Supplied text:
- - -

That was [from] a radio broadcast that came over when we were writing the book. There had been a circus fire and I remember this phrase came through on the radio: 'And the hippos were boiled in their tanks!' So we used that as the title.

In a 1967 interview for The Paris Review, Kerouac agreed with the basis of the story but said the fire was at London Zoo.

However, in his afterword to the 2008 publication, James Grauerholz indicated that the origin of the title is unconfirmed and may have been related to a zoo incident in Egypt, or possibly a fire that occurred at a circus.

==Characters==

Kerouac often based his fictional characters on friends and family.

"Because of the objections of my early publishers I was not allowed to use the same person's name in each work."

| Real-life person | Character name |
|---|---|
| Jack Kerouac | Mike Ryko |
| William Burroughs | Will Dennison |
| Lucien Carr | Phillip Tourian |
| Dave Kammerer | Ramsay Allen, or Al |
| Edie Parker | Janie |
| Celine Young | Barbara "Babs" Bennington |
| John Kingsland | James Cathcart |
| Russell Carr, father of Lucien Carr | Mr Tourian, or Mr Rogers |
| Marion Carr, mother of Lucien Carr | Mrs Tourian |
| Godfrey S. Rockefeller, uncle of Lucien Carr | The uncle of Phillip Tourian |
| Chandler Brossard | Chris Rivers |
| Neal Spollen | Hugh Maddox |
| Ruth Louise McMahon | Agnes O'Rourke |
| Donna Leonard | Della |
| Teresa Willard | Bunny |
| Patricia Goode Harrison | Jane Bole |
| Thomas F. Healy | Tom Sullivan |
| "Hoagy" Norman or Norton | Danny Borman |
| Joe Gould | Joe Gould |

==Publication and reception==

In later years, Burroughs did not consider And the Hippos Were Boiled in Their Tanks worth retrieving from obscurity. In the 1986 documentary What Happened to Kerouac? he dismissed it as "not a distinguished work."

It wasn't sensational enough to make it . . . nor was it well-written or interesting enough to make it [from] a purely literary point of view.

- - -

Tasks to perform:
1) In the passage on And the Hippos Were Boiled in Their Tanks, where did Kerouac say the fire took place in his 1967 interview for The Paris Review?
2) Continue the passage on And the Hippos Were Boiled in Their Tanks from its last sentence.

- - -

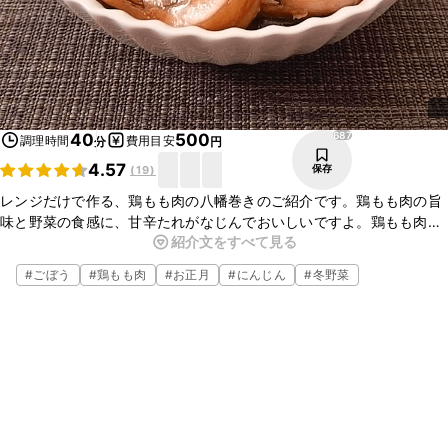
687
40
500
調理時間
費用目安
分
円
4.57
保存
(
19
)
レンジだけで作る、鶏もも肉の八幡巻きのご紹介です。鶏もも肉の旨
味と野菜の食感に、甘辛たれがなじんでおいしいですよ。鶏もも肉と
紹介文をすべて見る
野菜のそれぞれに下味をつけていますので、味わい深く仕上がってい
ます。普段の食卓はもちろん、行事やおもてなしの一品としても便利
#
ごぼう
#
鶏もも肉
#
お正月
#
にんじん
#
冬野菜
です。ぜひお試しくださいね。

- - -

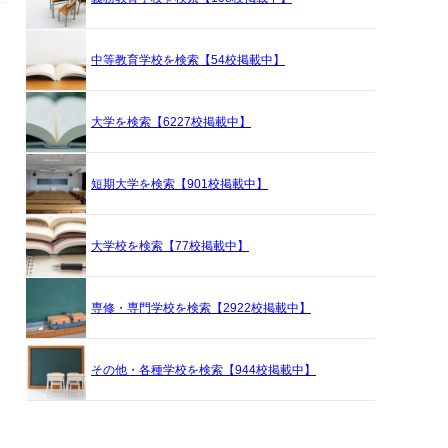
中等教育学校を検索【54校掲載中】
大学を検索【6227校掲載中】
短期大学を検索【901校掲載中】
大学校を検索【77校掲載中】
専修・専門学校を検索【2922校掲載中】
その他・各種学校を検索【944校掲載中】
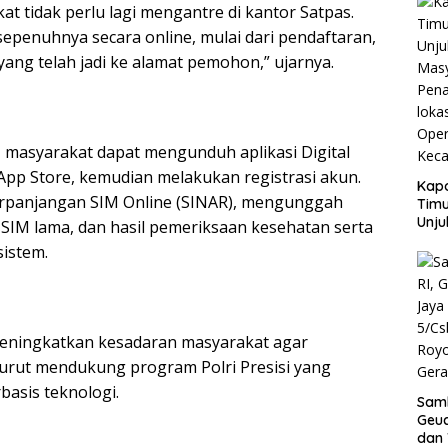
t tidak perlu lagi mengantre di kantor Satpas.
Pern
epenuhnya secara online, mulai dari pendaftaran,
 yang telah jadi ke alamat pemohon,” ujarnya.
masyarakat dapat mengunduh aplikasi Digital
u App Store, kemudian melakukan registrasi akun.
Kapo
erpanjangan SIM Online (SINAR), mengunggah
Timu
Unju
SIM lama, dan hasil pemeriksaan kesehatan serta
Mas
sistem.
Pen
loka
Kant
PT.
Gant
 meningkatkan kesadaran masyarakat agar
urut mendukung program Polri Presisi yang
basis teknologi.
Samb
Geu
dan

- - -

Written responses:
1) At London Zoo.

2)
According to James Grauerholz, numerous attempts were made by Kerouac and others to get the book published, until Burroughs brought a lawsuit over the use of quotations from the manuscript that appeared in New York magazine in 1976; the suit, which was settled in the 1980s, established the ownership of the work. When Burroughs died in 1997, Grauerholz became the executor of his estate, with responsibility for the disposition of his unpublished works. He had befriended Lucien Carr and agreed not to publish the manuscript in Carr's lifetime, although an excerpt from the book was included in the 1997 Burroughs omnibus Word Virus, published by Grove after the writer's death (but approved by Burroughs before he died). Carr's death in 2005 made way for the complete book to be published at last.

Penguin Books published the novel in November 2008. An American edition was published by Grove Press.

Ian Pindar, writing for The Guardian, agreed with Burroughs' assessment about the book but said "Neither Burroughs nor Kerouac is at his best here, but Hippos has value as a testament to their latent talent."

The New York Times, in a review panning the novel, called the book "flimsy" "repetitious" and "flat-footed". The review said "The best thing about this collaboration between Jack Kerouac and William S. Burroughs is its gruesomely comic title".

A positive review in The Independent stated that the "novel has limited claims to the literary high ground, but is an enjoyable read".

Although not based upon the novel, the 2013 film release Kill Your Darlings re-creates the events leading up to the murder that inspired the book.